IABSE British Group and Universities

IABSE British Group is launching an exciting new activity to strengthen the links between industrial experts and Universities.

Industrial experts have identified various emerging topics in the field of Structural Engineering (please find below), and they have volunteered to co-supervise these projects together with academics in UK Universities.

If you are an academic supervisor and you are interested in any of the projects of the list below, you can contact Dr Andreas Lampropoulos (a.lampropoulos@brighton.ac.uk) to discuss further about it and check if the topic is still available.

No.Description
1Title: Prestressed Masonry Bridges
Proposed by: Davood Liaghat, Buro Happold
Preferred level: Either under or postgraduate
Description: Prestressed masonry bridges particularly flat slab ones. This could look at suitability of and research into properties of natural stones. Using post tensioning techniques to improve the tensile capacity of the masonry slabs. Research into precedent bridges, recommendations and guidelines for design, application, range of suitable spans, durability etc.  
2Title: Partial Prestressing for railway viaducts. (Design studies)
Proposed by: Angus Low, Arup (retired, but still a consultant)
Preferred level: Undergraduate/Postgraduate
Description: The use of partial prestressing was introduced by Eurocodes. An IABSE paper by Angus Low showed that the economic level of prestress is no prestress. Cracked concrete has static strength, but it cannot resist the load repetitions and vibrations experienced by a railway viaduct. The viaduct needs to be checked for fatigue. There are rules in EN 1992-2. Studies by Low have shown that continuous viaducts can be built to any length without rail joints provided the deck has joints at about 105m spacing. The task is to design a 3*35m span, two track, concrete viaduct deck without prestress, and check it for fatigue. Then repeat the task with a low level of prestress, designed in accordance with Low’s IABSE paper: “Push-launched bridges with the cables deflected after the launch.” Approximately how much prestress is needed to comply with the fatigue requirements? To keep things simple the viaduct has a constant section and the fatigue train loads can be taken as a UDL of 22 kN/m, with the trains longer than 105m.

> _STUDY QUESTIONS_:
a. Rewrite the stretch of the IABSE project list from "No.Description" through "viaducts. (Design studies)", swapping "precedent bridges" for "existing bridges".
b. Carry on the IABSE project list from where it stops.
The material comes from a different source than the IABSE project list.

> _INFORMATION PROVIDED_:
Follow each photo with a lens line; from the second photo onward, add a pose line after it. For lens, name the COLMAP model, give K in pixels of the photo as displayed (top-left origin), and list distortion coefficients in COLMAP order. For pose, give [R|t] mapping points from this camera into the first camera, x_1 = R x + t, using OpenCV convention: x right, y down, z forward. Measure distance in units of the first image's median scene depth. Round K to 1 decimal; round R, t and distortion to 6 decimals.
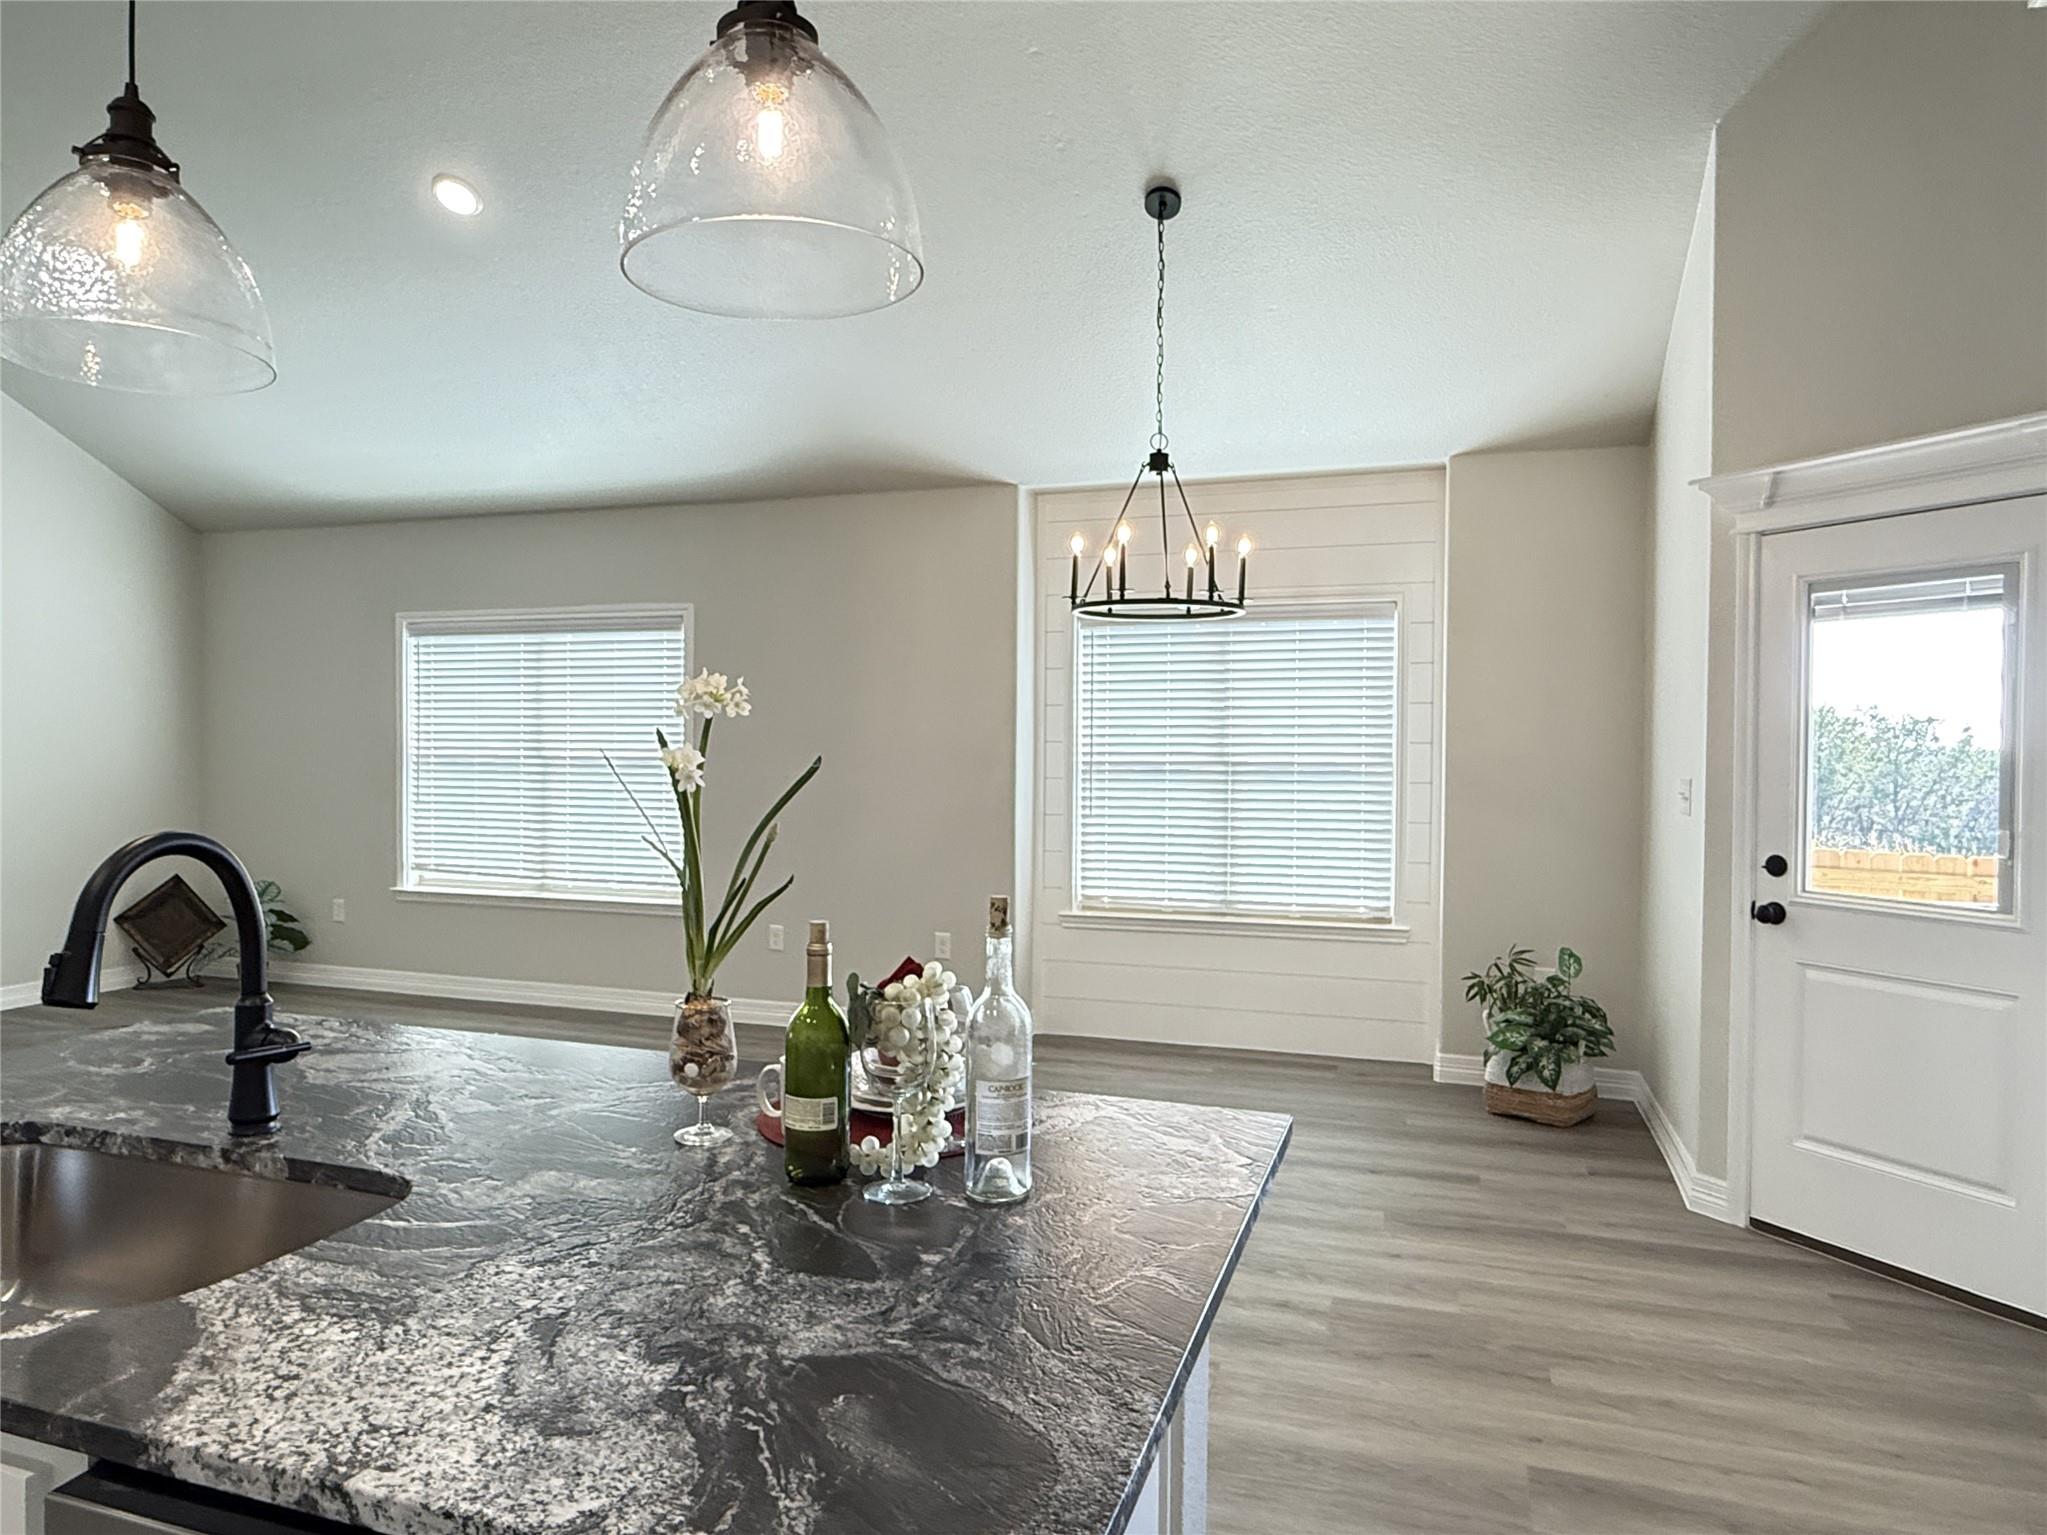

> _ANSWERS GIVEN_:
a.
No.Description
1Title: Prestressed Masonry Bridges
Proposed by: Davood Liaghat, Buro Happold
Preferred level: Either under or postgraduate
Description: Prestressed masonry bridges particularly flat slab ones. This could look at suitability of and research into properties of natural stones. Using post tensioning techniques to improve the tensile capacity of the masonry slabs. Research into existing bridges, recommendations and guidelines for design, application, range of suitable spans, durability etc.  
2Title: Partial Prestressing for railway viaducts. (Design studies)

b.
3Title: 21st century Masonry Bridges
Proposed by: John Adamek, Buro Happold
Preferred level: Undergraduate
Description: Considering the Charles Bridge in Prague which has been in use since 1402.  How to design a bridge like this for a much shorter construction period? How can we drive down construction costs using technology and automation? Consider: Masonry bridges using new lightweight, strong, carbon efficient materials. Construct using automated brick laying process (use of drones?) Determine feasibility of prefabrication (within proximity to final location) using partially reusable structural frames. Lift sections into place to heavily reduce downtime of route under bridge.  
4Title: Developments in timber-concrete composite bridges and structures
Proposed by: Ian Firth, COWI Consultant
Preferred level: Undergraduate/Postgraduate
Description: This is a developing field which needs more research. How best to form the composite connection? What are the fatigue characteristics of the shear connection? What about best detailing for maximum durability? Who is leading this field at the moment? What can we learn from them?  
5Title: Active load management on bridges
Proposed by: Davood Liaghat, Buro Happold
Preferred level: Either under or postgraduate
Description: Active load management on bridges with particular emphasis on use of new technology (both hardware and software), considering their application in rural and urban areas. Cost of installation and maintenance would be key. Ideally should follow up with a net cost benefit analysis.  
6Title: Track-Bridge Interaction. (Design studies)
Proposed by: Angus Low, Arup (retired, but still a consultant)
Preferred level: Undergraduate/Postgraduate
Description: Current TBI rules for the design of railway viaducts are irrational. Their basis is lost in history. They disagree with recent full-scale tests in Germany. Under temperature changes and braking forces structure joints open and close. The rails near the joint slip within their fixings. Angus Low has developed a rational procedure, and two simple, iterative spreadsheets which perform the non-linear analyses. His studies (some unpublished) show that viaducts, with deck joints at about 100m spacing, can be built to any length with continuous rails. To achieve this requires anchor piers which are stiff longitudinally, and specific patterns of deck lengths between joints. The study involves an exploration of deck length configurations and anchor pier stiffnesses which meet the criteria. It also includes studies and data collection relating to anchor pier stiffnesses. The output is a report on viaduct configurations, without rail joints, which will meet the needs of future railways.    
7Title: Analysis of embodied carbon in bridges
Proposed by: Sean Dean & Calum Lockhart, Buro Happold
Preferred level: Undergraduate
Description: Analyse existing bridges designed by BuroHappold and others.  What is the difference in embodied carbon between them.  Focused comparison of steel beam or concrete precast beam deck for a 30m footbridge.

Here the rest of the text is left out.